A recent spate of cases indicate it is becoming more common for employees to record conversations in the workplace, and later seek to rely on them in a legal proceeding against their former employer. A 2015 Federal Circuit Court decision examined the circumstances in which these types of recordings are obtained, and whether they should be admitted as evidence in court.

Unfortunately, recordings of private workplace conversations are often made covertly and without consent. Surprisingly, in limited circumstances, the courts or the Fair Work Commission may allow these recordings to be used by employees as evidence in legal proceedings, even when they have been improperly or unlawfully obtained.

Australian surveillance laws

There are different rules in each Australian state and territory in relation to recording private conversations. Only NSW and the ACT have legislation specifically targeted to recordings in the workplace (the Workplace Surveillance Act 2005 and the Workplace Privacy Act 2011).

The other states and territories have legislation that applies broadly to use of surveillance devices, including listening devices that can record private conversations. Recording private conversations is subject to the following restrictions:

Jurisdiction Restrictions

ACT, South Australia and Tasmania – It is unlawful for employees to record private conversations unless a principal party to the conversation consents and the recording of the conversation is reasonably necessary for the protection of the lawful interests of that party.

Queensland and Victoria – It is unlawful to record a private conversation unless the employee is a party to the conversation. However, the legislation prohibits communication of or publishing a record or report of the recorded conversation unless this is done to protect the lawful interests of the person making it.

New South Wales, Northern Territory and Western Australia – It is unlawful for employees to record private conversations (even if the employee is a party to the conversation) without the consent of each of the parties to the conversation.

Can covert recordings be used in legal proceedings?

Generally, even if evidence is obtained improperly or in contravention of an Australian law, it may still be admissible in legal proceedings.

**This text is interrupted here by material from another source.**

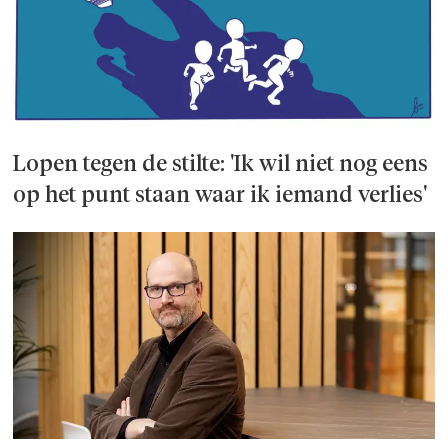
Lopen tegen de stilte: 'Ik wil niet nog eens
op het punt staan waar ik iemand verlies'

Under uniform evidence legislation, courts are given a discretion to allow unlawfully obtained evidence to be used in a proceeding. This is subject to the court being satisfied that the desirability of admitting the evidence outweighs the undesirability of admitting evidence that has been obtained (in the circumstances that the evidence was improperly or unlawfully obtained).

In Ogbonna v CTI Logistics Ltd & Ors1, the Federal Circuit Court found that the desirability of admitting the covert recording did not outweigh the undesirability of admitting it. In particular, the Court took the following matters into consideration:

  • the recording was made contrary to the Surveillance Devices Act 1998 (WA);
  • the evidence was available through oral witnesses; and
  • the recording did not assist in the determination of the issue in the proceeding (racial discrimination).

Lessons for employers

Although the covert recording was not permitted in the case above, it serves as a reminder that you should take steps to prevent employees from covertly recording private conversations in your workplace.

In particular, you should:

  • require employees to switch off their mobile phones in confidential meetings, such as disciplinary meetings or discussions that may result in termination of employment;
  • take written records of important workplace meetings, and allow employees to do the same; and
  • update workplace policies to ensure consistency with relevant legislation.